Text passage: Begin
Whitehot Magazine

Runa Islam @ Musee D'Art Contemporain


Runa Islam , Be The First To See What You See As You See It, 2004
Edition of 3,16-mm film with sound, Duration 7 min 30 sec
Copyright The artist, Photo : Gerry Johansson; Courtesy Jay Jopling/White Cube (London)

 

Runa Islam
Musée d'Art Contemporain
185, Sainte-Catherine Ouest
Montréal, Québec
H2X 3X5


Musee d'Art Contemporain, Montreal and the Museum of Contemporary Art, Sydney, commissioned a new work by Runa Islam in 2010. Magical Consciousness debuted in Montreal in the spring, and opened in Australia in autumn. The installation at MACM included four additional pieces from her body of work: Assault (2008), Untitled (2008), Be the First to See What You See As You See It (2004), This House Belongs to Those Who Inhabit It (2008) and Indelible Encounter (2009). Together, the pieces performed some loose explorations of the relationship between the moving image and the still, but overlapping concerns were absolutely secondary to the pronounced voice of each individual piece.
Text passage: End
Recorded information: Begin
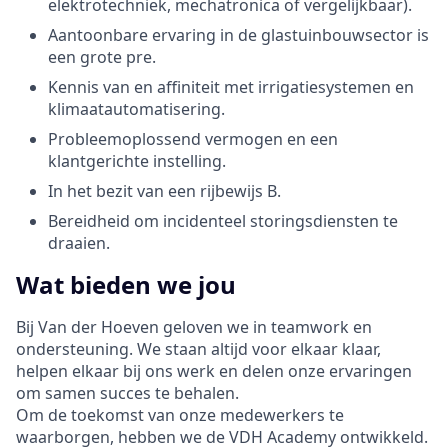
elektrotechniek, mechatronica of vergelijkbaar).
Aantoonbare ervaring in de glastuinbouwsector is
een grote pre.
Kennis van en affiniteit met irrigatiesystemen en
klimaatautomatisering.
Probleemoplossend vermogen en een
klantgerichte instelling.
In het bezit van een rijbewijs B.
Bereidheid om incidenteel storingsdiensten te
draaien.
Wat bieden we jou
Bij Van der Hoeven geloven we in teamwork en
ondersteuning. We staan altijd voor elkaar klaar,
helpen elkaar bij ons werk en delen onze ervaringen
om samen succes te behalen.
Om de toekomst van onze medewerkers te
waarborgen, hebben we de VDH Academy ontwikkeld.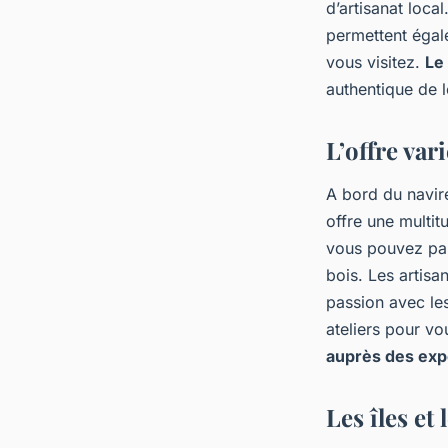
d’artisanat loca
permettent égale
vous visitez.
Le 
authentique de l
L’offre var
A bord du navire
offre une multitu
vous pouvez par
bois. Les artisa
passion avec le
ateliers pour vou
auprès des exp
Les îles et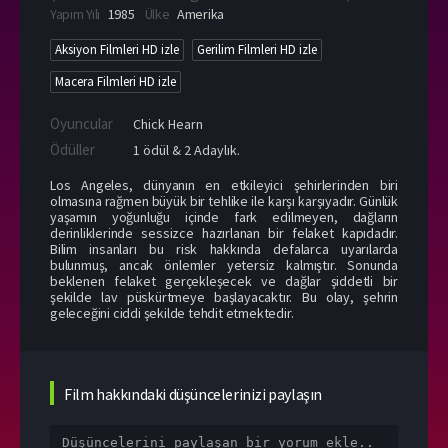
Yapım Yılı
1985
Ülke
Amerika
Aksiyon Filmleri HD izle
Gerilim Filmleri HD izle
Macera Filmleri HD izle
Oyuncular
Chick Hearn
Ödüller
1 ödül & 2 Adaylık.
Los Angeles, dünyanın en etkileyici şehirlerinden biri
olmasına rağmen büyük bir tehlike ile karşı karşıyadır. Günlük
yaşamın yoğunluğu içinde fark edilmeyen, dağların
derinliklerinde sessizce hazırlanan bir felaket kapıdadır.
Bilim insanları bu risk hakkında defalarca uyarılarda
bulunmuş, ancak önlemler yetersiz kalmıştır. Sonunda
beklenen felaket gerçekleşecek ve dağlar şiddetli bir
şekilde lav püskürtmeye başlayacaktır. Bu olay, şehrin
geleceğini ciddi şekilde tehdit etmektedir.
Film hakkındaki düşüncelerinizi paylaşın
Recorded information: End
Recorded information: Begin
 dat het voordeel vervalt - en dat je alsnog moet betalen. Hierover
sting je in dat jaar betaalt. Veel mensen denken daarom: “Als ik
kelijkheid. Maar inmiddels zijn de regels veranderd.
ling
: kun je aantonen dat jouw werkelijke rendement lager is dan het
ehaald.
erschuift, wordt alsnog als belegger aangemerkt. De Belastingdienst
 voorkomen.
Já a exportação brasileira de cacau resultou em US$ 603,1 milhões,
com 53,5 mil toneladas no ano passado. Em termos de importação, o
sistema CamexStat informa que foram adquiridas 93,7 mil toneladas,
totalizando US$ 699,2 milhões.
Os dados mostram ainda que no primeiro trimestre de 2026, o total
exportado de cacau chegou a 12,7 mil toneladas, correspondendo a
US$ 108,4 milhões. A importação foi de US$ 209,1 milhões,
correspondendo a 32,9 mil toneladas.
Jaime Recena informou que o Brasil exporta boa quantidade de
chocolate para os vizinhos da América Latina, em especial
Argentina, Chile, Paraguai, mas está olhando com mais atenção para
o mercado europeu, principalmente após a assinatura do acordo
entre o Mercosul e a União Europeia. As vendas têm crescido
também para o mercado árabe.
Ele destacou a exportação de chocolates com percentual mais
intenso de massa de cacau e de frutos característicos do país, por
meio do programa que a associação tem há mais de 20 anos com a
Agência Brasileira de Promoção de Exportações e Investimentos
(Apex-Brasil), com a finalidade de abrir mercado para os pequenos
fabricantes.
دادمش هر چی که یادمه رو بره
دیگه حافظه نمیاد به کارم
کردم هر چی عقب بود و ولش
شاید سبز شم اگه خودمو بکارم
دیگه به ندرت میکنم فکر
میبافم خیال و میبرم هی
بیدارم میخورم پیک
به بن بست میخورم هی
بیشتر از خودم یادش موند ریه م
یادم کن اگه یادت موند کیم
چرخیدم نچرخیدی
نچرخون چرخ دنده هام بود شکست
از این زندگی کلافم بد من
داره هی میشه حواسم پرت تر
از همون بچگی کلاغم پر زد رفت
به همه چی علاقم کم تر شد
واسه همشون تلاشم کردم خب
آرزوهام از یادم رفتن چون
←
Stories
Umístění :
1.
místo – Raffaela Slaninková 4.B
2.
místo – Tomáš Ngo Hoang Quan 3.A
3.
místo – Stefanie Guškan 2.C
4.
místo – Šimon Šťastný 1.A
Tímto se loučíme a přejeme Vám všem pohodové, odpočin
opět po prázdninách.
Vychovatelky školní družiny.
Recorded information: End
Recorded information: Begin
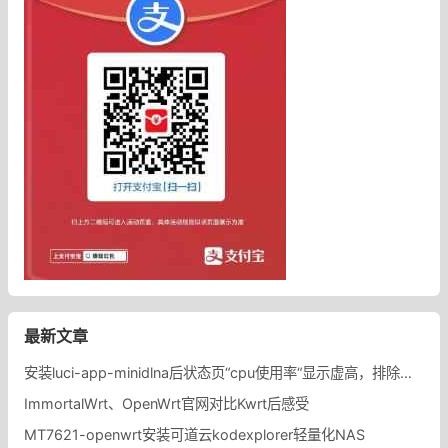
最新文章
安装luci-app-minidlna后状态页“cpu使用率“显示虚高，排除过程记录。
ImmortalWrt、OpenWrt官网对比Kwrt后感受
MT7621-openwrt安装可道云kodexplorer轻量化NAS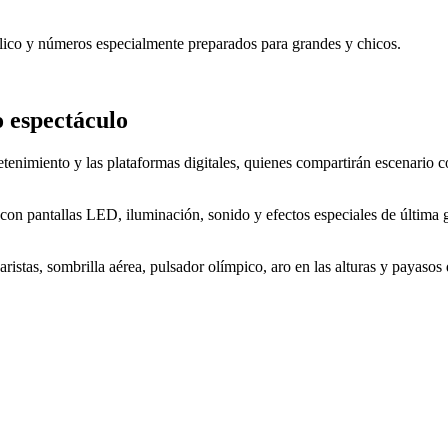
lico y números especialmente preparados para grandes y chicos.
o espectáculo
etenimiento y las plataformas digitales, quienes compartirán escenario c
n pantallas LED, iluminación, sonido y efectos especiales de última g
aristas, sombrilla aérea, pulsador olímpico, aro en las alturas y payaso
Recorded information: End
*What you will do*
**1.** In the Runa Islam exhibition text, why did Magical Consciousness appear in both Montreal and Sydney? Answer in one to three sentences.
**2.** Continue the Runa Islam exhibition review after its final sentence.

*Replies*
**1.** The Musée d'Art Contemporain in Montreal and the Museum of Contemporary Art in Sydney jointly commissioned the work from Runa Islam in 2010. It therefore debuted in Montreal in the spring and opened in Australia in the autumn.

**2.**
Assault was installed mere feet from the MACM exhibition entrance, suspended front and centre. On walking in, the viewer's gaze was returned by a man who seemed almost to be blinded by an unseen, polychromatic light source. Assault features a ruthlessness that is reminiscent of Richard Avedon as far as unflinching exposure of a subject, but Islam's piece is abstracted away from a 'real' individual via theatrical makeup and anonymity, and is intensified with unreal colour. Her subject winces uncomfortably and the viewer becomes complicit in a form of looking that seems somehow violent. Its positioning in this particular exhibition set a strong tone, reminding you immediately that there was power in how you would see what you were about to see. But in something of a literal reversal, the piece as installed exercised some power over the viewer, too: it was difficult to escape the confrontation. Because the screen was suspended, the projection was visible from both sides and Assault continued to grimace at you even after you had walked past it to the next work, Untitled. Another film that engages portraiture, Untitled cuts quickly through still, abstracted details of an image that is gradually revealed to be not only a historic photograph of three women, but a photograph of that photograph. Untitled slips the print into multiple simultaneous contexts and a linear flow, mimicking photography's static nature with still shots while at the same time recreating it as a time-based medium.


Runa Islam, Assault, 2008
Edition of 3, 16-mm film , Duration 5 min 31 sec
Copyright of The artist; Photo : Jon Lowe; Courtesy Jay Jopling/White Cube (London)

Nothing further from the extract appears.